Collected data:
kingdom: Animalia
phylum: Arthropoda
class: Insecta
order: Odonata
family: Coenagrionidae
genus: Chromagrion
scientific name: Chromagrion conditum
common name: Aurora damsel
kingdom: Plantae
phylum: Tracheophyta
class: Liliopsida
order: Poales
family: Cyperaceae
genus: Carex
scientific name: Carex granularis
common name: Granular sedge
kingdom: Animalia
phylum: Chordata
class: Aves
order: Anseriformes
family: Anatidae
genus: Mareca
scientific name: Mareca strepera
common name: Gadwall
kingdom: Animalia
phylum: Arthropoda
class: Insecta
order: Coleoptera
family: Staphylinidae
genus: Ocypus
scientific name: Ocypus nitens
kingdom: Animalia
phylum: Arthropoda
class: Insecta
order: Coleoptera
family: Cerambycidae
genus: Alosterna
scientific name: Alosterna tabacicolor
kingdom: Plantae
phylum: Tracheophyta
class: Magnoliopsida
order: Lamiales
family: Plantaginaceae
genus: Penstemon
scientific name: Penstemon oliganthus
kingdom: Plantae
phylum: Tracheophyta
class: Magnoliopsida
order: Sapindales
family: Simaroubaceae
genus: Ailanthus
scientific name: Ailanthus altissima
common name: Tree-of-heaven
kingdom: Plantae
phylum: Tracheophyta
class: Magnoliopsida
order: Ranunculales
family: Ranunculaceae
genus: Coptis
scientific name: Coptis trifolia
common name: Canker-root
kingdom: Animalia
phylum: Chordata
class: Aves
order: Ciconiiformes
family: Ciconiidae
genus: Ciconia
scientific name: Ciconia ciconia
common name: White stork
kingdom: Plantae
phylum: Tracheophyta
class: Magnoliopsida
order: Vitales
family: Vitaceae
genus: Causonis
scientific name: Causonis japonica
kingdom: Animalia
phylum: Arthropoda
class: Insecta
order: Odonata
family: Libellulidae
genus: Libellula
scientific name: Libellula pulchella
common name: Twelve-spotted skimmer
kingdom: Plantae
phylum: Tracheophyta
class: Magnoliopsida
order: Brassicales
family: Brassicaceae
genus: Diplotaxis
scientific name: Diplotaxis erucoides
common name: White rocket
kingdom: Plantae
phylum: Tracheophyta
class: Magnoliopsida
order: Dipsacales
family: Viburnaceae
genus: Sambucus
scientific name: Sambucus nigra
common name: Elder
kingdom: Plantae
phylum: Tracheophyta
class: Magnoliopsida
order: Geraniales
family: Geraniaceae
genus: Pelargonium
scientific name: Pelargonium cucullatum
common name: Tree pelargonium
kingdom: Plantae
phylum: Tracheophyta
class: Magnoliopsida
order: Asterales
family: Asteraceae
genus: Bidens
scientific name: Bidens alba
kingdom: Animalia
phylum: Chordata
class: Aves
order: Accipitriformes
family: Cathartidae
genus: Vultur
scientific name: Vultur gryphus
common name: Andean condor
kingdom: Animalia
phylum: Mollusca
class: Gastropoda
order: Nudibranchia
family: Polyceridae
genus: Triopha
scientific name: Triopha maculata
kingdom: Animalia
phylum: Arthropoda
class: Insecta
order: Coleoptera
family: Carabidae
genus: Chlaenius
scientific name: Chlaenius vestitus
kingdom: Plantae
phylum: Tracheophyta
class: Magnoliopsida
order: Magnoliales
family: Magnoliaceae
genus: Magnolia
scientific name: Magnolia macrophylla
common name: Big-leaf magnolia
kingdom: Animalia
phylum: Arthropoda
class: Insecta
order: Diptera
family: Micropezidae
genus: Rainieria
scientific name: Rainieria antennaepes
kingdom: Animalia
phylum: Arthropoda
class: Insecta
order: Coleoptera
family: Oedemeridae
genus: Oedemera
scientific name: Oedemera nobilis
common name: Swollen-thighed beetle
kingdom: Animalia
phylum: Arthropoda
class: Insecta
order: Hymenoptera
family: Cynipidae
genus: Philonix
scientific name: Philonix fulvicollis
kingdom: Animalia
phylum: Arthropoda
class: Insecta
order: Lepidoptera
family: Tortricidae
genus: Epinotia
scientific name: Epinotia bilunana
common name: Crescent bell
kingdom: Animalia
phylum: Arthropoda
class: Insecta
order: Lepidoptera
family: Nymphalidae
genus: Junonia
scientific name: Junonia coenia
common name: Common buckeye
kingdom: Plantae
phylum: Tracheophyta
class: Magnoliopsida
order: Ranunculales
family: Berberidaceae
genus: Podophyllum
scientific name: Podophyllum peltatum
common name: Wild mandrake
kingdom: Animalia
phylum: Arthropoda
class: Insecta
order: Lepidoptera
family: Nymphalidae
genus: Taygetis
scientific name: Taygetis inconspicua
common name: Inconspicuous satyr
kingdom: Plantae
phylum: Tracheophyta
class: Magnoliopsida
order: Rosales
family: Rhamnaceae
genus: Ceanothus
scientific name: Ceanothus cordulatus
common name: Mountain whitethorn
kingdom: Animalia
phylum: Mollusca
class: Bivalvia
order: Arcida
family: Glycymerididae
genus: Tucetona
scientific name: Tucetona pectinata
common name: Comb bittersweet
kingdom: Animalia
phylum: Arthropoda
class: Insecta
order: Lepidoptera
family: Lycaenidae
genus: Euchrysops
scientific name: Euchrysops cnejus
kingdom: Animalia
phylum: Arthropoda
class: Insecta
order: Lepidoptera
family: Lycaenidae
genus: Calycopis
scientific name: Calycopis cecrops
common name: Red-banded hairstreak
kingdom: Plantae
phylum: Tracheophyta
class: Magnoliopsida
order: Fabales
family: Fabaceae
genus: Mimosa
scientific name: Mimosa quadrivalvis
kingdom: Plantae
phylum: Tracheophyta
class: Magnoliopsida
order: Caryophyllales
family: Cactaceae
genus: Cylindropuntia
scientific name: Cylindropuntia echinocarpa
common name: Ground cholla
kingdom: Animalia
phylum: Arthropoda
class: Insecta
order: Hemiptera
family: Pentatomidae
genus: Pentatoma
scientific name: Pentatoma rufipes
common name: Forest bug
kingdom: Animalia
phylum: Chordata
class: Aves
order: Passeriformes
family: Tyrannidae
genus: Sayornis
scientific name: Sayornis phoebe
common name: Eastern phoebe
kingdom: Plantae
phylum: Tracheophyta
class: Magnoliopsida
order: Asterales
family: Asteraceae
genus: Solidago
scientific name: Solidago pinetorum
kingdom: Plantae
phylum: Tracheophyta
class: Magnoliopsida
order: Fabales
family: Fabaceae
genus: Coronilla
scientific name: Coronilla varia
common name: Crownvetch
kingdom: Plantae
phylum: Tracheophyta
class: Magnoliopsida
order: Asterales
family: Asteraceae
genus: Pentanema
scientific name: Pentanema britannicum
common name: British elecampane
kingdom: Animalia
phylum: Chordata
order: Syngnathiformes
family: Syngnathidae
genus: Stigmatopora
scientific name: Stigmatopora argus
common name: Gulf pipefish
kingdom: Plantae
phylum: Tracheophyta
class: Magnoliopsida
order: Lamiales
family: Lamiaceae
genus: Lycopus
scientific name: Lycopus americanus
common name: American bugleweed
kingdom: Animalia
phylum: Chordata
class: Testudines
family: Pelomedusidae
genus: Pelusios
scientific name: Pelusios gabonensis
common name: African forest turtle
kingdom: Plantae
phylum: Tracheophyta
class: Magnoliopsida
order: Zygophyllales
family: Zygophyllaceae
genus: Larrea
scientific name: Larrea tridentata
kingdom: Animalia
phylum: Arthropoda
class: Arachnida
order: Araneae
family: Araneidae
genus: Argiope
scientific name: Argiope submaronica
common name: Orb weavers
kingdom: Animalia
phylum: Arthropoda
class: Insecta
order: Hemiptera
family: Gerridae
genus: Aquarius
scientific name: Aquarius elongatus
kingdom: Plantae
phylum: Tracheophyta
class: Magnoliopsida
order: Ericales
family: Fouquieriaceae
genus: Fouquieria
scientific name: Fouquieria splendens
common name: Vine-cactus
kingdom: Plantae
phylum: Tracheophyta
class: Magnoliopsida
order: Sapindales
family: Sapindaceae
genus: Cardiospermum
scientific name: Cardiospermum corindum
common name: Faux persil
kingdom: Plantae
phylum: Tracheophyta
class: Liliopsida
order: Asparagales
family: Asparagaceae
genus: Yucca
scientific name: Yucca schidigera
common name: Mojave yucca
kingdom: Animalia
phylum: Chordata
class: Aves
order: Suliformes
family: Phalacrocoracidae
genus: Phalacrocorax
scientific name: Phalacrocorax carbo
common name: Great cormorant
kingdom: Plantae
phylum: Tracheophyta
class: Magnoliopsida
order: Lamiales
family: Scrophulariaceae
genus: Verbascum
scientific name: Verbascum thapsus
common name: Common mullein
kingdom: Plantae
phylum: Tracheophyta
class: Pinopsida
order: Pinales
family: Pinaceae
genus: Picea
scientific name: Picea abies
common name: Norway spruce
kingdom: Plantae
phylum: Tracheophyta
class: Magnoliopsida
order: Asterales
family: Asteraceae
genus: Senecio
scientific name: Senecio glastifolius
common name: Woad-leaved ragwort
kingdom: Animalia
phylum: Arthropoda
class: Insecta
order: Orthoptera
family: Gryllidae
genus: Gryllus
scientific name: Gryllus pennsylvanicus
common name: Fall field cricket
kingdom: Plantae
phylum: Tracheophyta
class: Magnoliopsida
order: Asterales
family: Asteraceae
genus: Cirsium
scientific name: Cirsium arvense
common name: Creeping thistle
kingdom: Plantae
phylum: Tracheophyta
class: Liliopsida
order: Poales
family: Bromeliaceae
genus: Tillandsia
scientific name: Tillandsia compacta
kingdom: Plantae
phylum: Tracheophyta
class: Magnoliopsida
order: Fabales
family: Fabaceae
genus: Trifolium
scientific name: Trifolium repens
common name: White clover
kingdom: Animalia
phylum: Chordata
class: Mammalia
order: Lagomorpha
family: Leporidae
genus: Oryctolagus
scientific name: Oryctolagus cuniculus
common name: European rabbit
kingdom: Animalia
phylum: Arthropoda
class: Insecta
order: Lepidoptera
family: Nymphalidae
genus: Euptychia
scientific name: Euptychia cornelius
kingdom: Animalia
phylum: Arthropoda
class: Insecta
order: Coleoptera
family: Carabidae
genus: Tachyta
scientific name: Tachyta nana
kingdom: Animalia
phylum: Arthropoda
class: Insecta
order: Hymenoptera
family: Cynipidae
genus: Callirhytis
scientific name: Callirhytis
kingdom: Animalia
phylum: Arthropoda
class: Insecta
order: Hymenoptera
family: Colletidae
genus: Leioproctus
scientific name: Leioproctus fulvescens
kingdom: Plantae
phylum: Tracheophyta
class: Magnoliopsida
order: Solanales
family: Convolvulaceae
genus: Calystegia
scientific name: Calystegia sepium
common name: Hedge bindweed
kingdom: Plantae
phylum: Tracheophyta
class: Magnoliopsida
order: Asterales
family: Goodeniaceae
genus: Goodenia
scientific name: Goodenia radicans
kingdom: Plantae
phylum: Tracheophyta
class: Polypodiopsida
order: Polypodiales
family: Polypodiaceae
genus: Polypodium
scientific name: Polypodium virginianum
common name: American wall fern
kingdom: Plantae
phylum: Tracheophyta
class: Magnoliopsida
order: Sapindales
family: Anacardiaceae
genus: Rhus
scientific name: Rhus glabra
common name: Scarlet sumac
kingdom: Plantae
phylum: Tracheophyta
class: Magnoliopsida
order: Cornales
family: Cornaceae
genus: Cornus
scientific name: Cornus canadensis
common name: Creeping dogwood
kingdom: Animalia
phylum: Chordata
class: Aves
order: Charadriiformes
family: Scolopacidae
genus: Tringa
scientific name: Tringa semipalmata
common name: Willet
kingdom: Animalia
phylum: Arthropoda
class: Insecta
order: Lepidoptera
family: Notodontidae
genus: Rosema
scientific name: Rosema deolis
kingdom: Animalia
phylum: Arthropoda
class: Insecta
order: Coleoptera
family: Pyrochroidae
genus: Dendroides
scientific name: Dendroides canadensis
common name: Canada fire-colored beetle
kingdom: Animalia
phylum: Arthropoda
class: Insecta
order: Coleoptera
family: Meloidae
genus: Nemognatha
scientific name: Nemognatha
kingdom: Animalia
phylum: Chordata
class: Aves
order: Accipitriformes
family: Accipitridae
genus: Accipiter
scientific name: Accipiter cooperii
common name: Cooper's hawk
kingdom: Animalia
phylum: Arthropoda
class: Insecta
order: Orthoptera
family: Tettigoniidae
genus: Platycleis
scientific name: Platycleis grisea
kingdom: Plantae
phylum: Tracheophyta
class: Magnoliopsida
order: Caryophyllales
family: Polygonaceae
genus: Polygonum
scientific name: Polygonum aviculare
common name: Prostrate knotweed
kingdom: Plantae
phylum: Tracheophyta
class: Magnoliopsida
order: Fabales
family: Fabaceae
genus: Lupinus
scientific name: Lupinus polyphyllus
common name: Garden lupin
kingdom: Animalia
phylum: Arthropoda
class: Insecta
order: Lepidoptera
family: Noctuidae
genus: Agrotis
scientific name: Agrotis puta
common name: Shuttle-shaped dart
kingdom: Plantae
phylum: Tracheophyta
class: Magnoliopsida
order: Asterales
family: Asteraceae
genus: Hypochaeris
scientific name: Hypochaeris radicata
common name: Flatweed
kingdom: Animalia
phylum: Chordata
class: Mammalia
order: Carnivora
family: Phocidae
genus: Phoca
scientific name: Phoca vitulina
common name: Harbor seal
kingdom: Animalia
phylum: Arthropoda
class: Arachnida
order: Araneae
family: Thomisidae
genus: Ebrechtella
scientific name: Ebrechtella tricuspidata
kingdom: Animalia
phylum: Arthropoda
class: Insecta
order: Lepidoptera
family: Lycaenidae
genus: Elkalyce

PROBLEM TO SOLVE:
In the part of the rows that opens with the line containing "genus: Rosema" and closes with the last row, switch every "common name" to "vernacular name" and leave everything else as it is.

RESULT BELOW:
genus: Rosema
scientific name: Rosema deolis
kingdom: Animalia
phylum: Arthropoda
class: Insecta
order: Coleoptera
family: Pyrochroidae
genus: Dendroides
scientific name: Dendroides canadensis
vernacular name: Canada fire-colored beetle
kingdom: Animalia
phylum: Arthropoda
class: Insecta
order: Coleoptera
family: Meloidae
genus: Nemognatha
scientific name: Nemognatha
kingdom: Animalia
phylum: Chordata
class: Aves
order: Accipitriformes
family: Accipitridae
genus: Accipiter
scientific name: Accipiter cooperii
vernacular name: Cooper's hawk
kingdom: Animalia
phylum: Arthropoda
class: Insecta
order: Orthoptera
family: Tettigoniidae
genus: Platycleis
scientific name: Platycleis grisea
kingdom: Plantae
phylum: Tracheophyta
class: Magnoliopsida
order: Caryophyllales
family: Polygonaceae
genus: Polygonum
scientific name: Polygonum aviculare
vernacular name: Prostrate knotweed
kingdom: Plantae
phylum: Tracheophyta
class: Magnoliopsida
order: Fabales
family: Fabaceae
genus: Lupinus
scientific name: Lupinus polyphyllus
vernacular name: Garden lupin
kingdom: Animalia
phylum: Arthropoda
class: Insecta
order: Lepidoptera
family: Noctuidae
genus: Agrotis
scientific name: Agrotis puta
vernacular name: Shuttle-shaped dart
kingdom: Plantae
phylum: Tracheophyta
class: Magnoliopsida
order: Asterales
family: Asteraceae
genus: Hypochaeris
scientific name: Hypochaeris radicata
vernacular name: Flatweed
kingdom: Animalia
phylum: Chordata
class: Mammalia
order: Carnivora
family: Phocidae
genus: Phoca
scientific name: Phoca vitulina
vernacular name: Harbor seal
kingdom: Animalia
phylum: Arthropoda
class: Arachnida
order: Araneae
family: Thomisidae
genus: Ebrechtella
scientific name: Ebrechtella tricuspidata
kingdom: Animalia
phylum: Arthropoda
class: Insecta
order: Lepidoptera
family: Lycaenidae
genus: Elkalyce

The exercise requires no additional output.